Role: Country head—connectivity, Google India

Age: 40

Who he is: Azad has been with Google for almost a decade now. Before that, he worked in companies such as Agilent Technologies and Idea Cellular.

Logging in: Azad is the man behind Google and RailTel’s (the telecommunications arm of the Indian Railways) ambitious project of providing high-speed Wi-Fi at railways stations across the country. The project’s first phase aims to cover 100 stations by the end of the year. Since its launch in January this year, close to 3 million people have used this service at 21 stations, including Mumbai Central, Bhubaneswar, Pune, Bhopal, Ranchi, Patna, and Ernakulam.

How it began: About four years ago, Azad started looking into the problem of access to Internet. In India, there are only around 400 million Internet users, which means that close to a billion people don’t access the World Wide Web. He says there has been a huge gap on the supply side, along with the problem of driving demand and experience.
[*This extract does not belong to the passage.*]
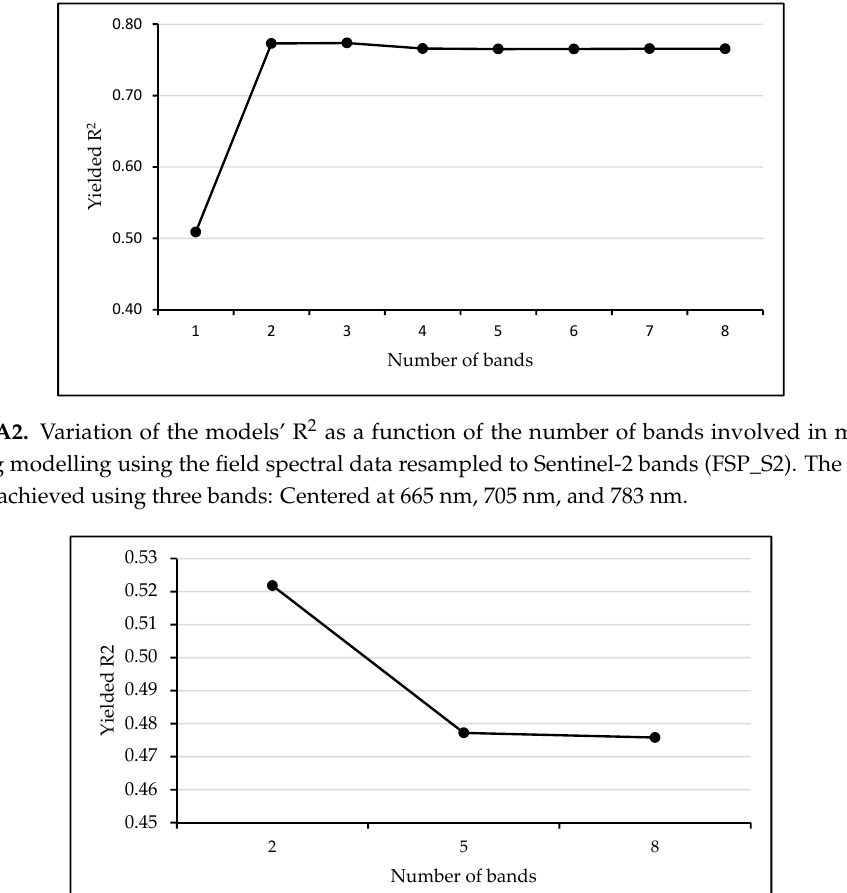
Figure A1. Variation of the models’ R 2 as a function of the number of bands involved in machine learning modelling using the field spectral data resampled to 10 nm (FSP_10). The highest R 2 was achieved using three bands centered at 565 nm, 675 nm, and 775 nm.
Fourth time lucky: Azad worked on three variations of the project, all of which were rejected. His bosses at Google and the folks at the railway ministry wanted him to launch with a bang, whereas he was hoping for a much quieter two-station pilot. His fourth attempt was a plan to provide Wi-Fi at hundreds of stations in as little time as possible—and this time he got the green signal. He was told that it's like boiling the ocean. Would he want to give it a go? He would at least try, he replied.

Gulzar Azad is the man behind Google and RailTel’s ambitious project of providing high-speed Wi-Fi at railways stations across the country.
Gulzar Azad is the man behind Google and RailTel’s ambitious project of providing high-speed Wi-Fi at railways stations across the country.

No small task: The project isn’t as simple as setting up a public hotspot. Azad compares it to building Wi-Fi for small townships, given the sheer volume of people passing through stations every day. What helped in making this gargantuan task a reality was the one asset the railways had in abundance—fibre. “The stations became this place for us where there was fibre [45,000 km connecting more than 4,000 cities and towns across the country], with reliable power, and there was almost the entire population of the country that we could think about going through the stations in a matter of four to five years,” says Azad.

All about bandwidth: Even though many consumers have moved on to 3G or even 4G, a huge chunk still use 2G connections. And most of them consume just about a gig or less, says Azad. The question is how to get them to use say 10 times more? “It is not enough to just bring people online, systems have to be designed assuming that in the next few years India will need a huge bandwidth-driven Internet.”

Getting `em hooked: Azad is confident that once users get a taste of high-speed Internet at the railway stations, they would want such speeds elsewhere.